Yedigöller yolu üzerinde bulunan FETÖ lideri Fetullah Gülen’e ait kitapları eşi ile birlikte oraya kendilerinin attıklarını itiraf eden G.D., "Bu hain yapının yüzünü 15 Temmuz darbe girişimi esnasında gördük. Bu nedenle evimizde bulunan ve onlarla ilgili olan kitapları atmak istedik. Bu kitapları çöpe dahi atmanın suç olduğu dönemde ne yapacağımızı bilemeyerek uzak bir yere götürmek istedik. Bu nedenle kitapları oraya attık." diye konuştu.
G.D. kitapları tamamen dini hassasiyetler nedeniyle aldıklarını ya da kendilerine hediye geldiğini de anlatarak, kitapların alım tarihlerinin çok eski olduğunu da sözlerine ekledi.

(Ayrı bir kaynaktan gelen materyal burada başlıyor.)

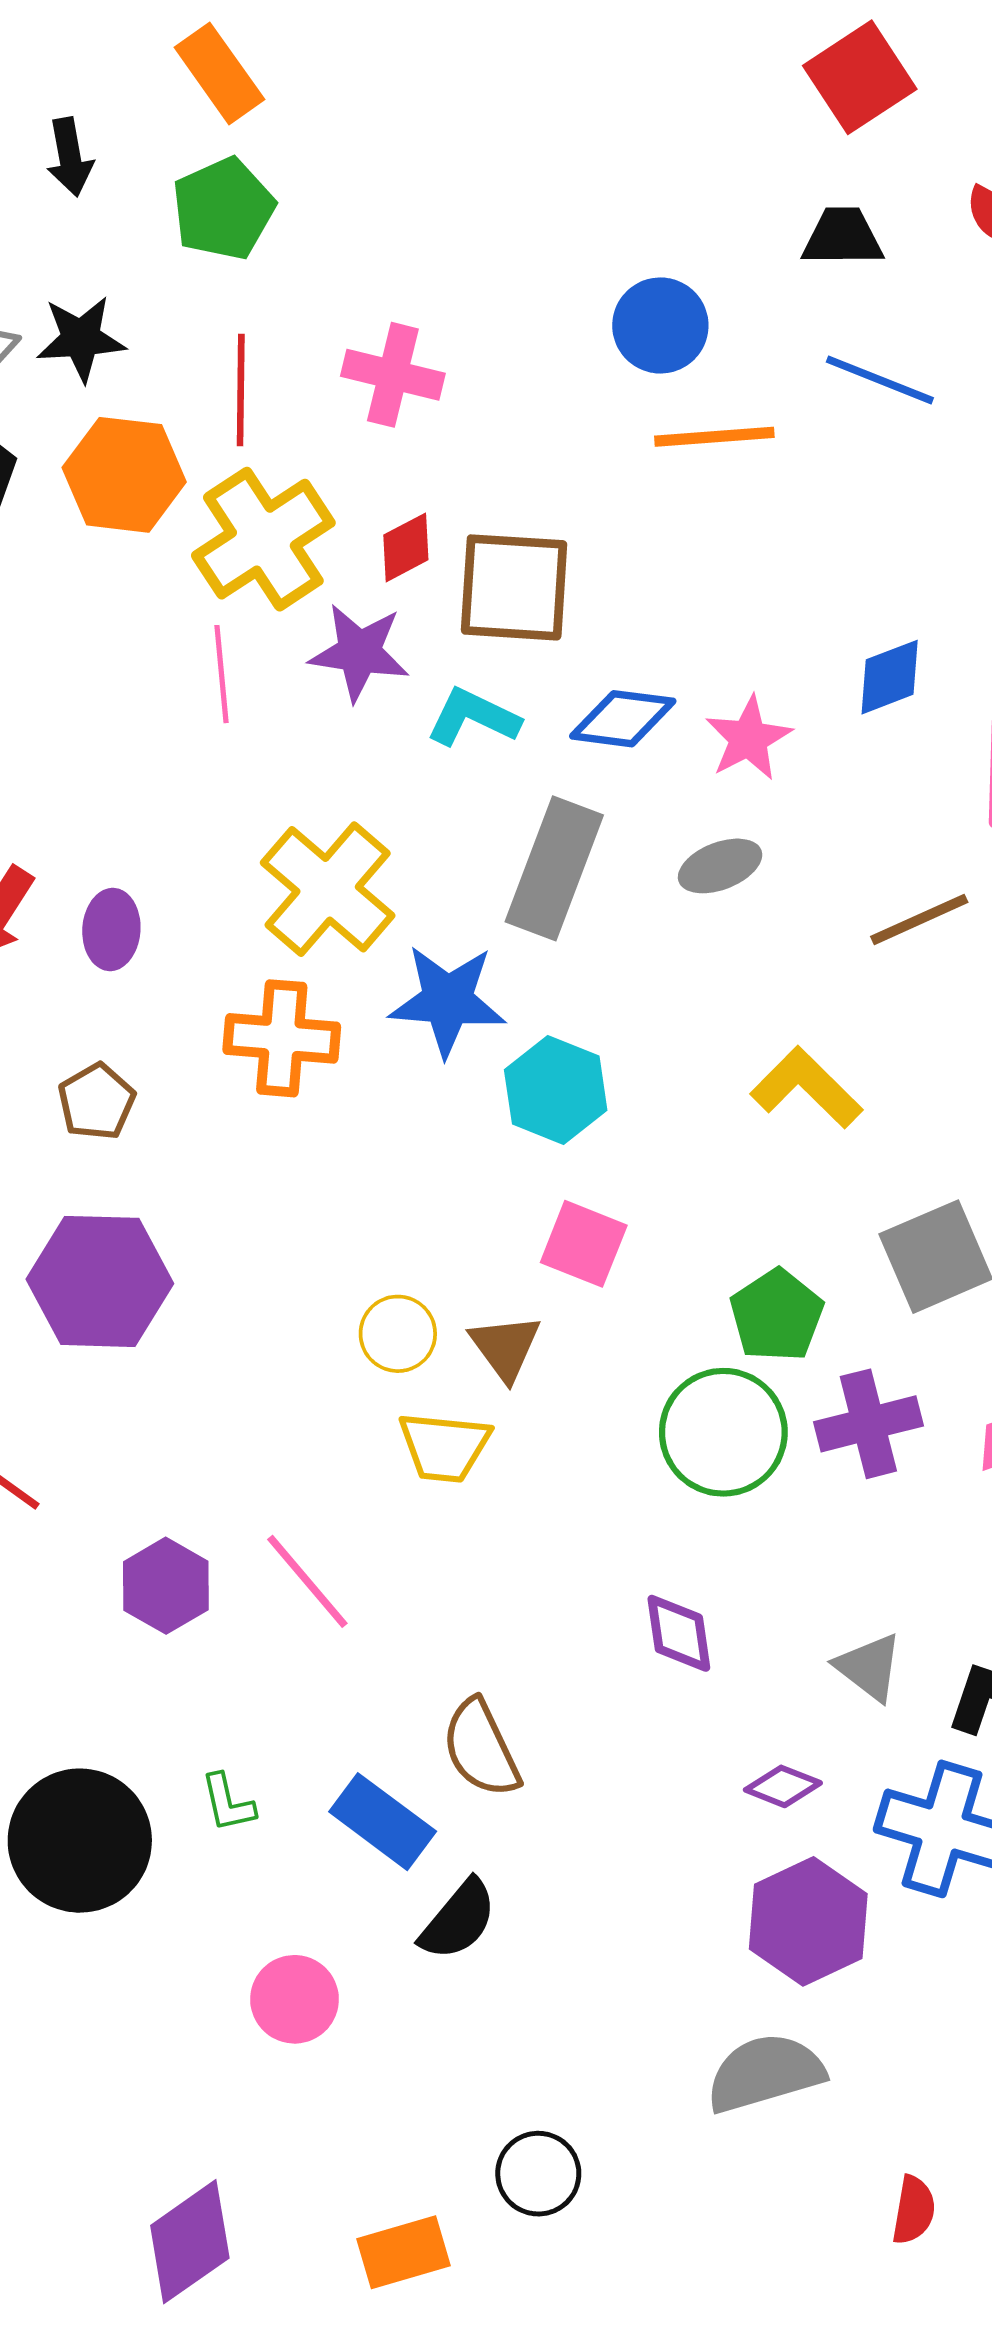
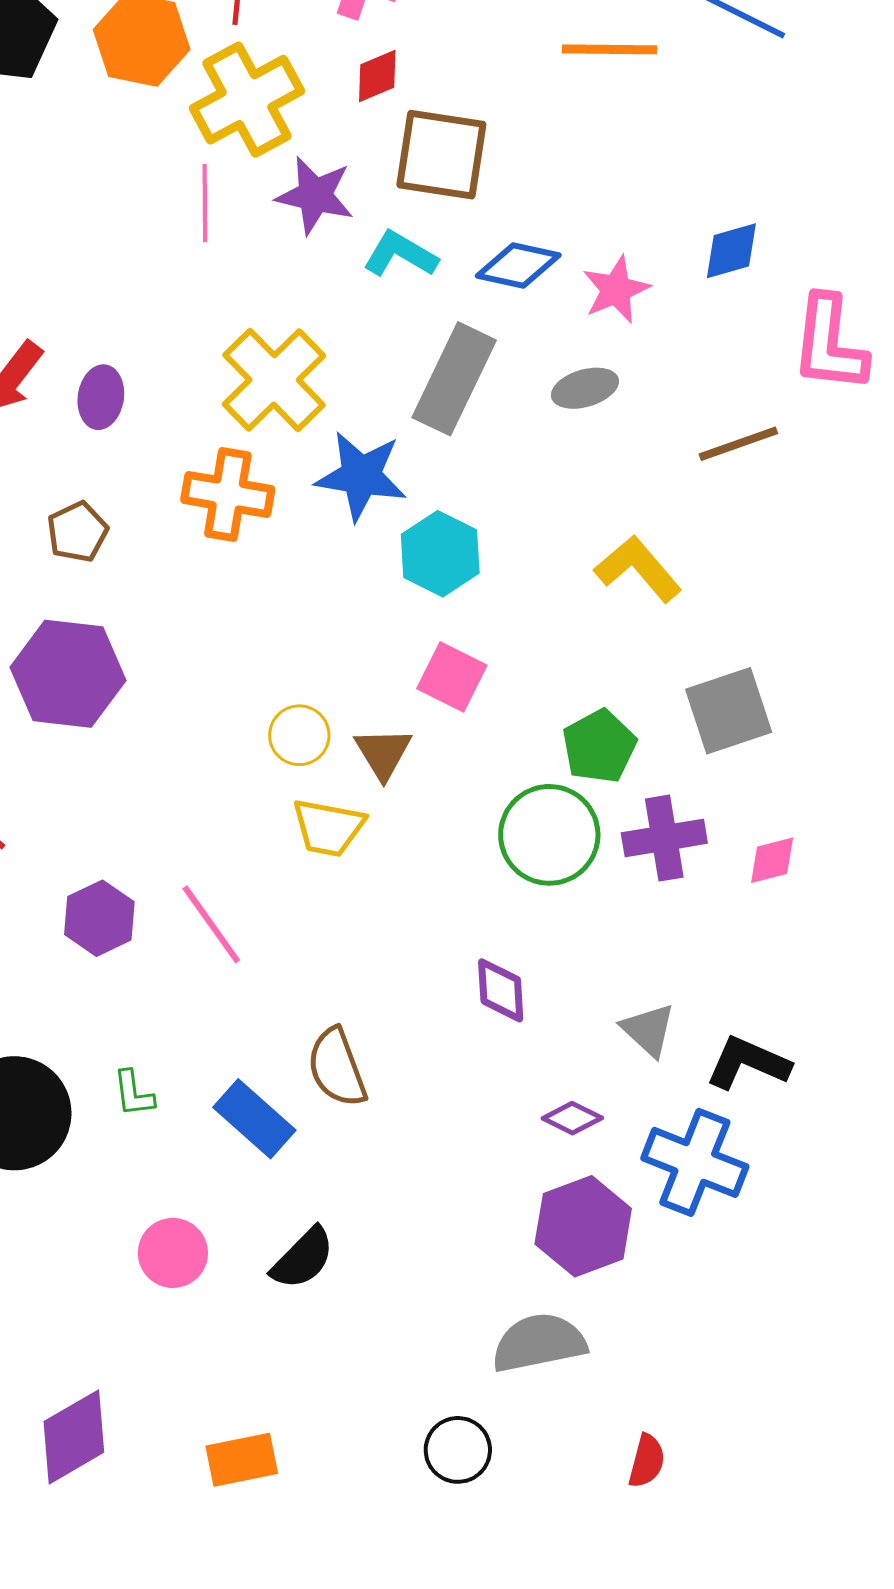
red diamond: (406, 547) -> (377, 76), moved
black semicircle: (458, 1920) -> (303, 1258), moved
black circle: (538, 2174) -> (458, 1450), moved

Duruşma, diğer sanıkların da dinlenilmesi için yarına ertelendi.
- İddianameden
Bolu İl Milli Eğitim Müdürlüğü'ne bağlı okullarda görevli, önce açığa alınan daha sonra da meslekten ihraç edilen 71 kişi hakkında, "terör örgütüne üye olmak" suçlamasıyla, 5 yıldan 10 yıla kadar hapis cezası isteniyor.
İddianamede, şüphelilerden 39'unun örgütün şifreli haberleşme uygulaması "ByLock"u kullandığının tespit edildiği belirtiliyor.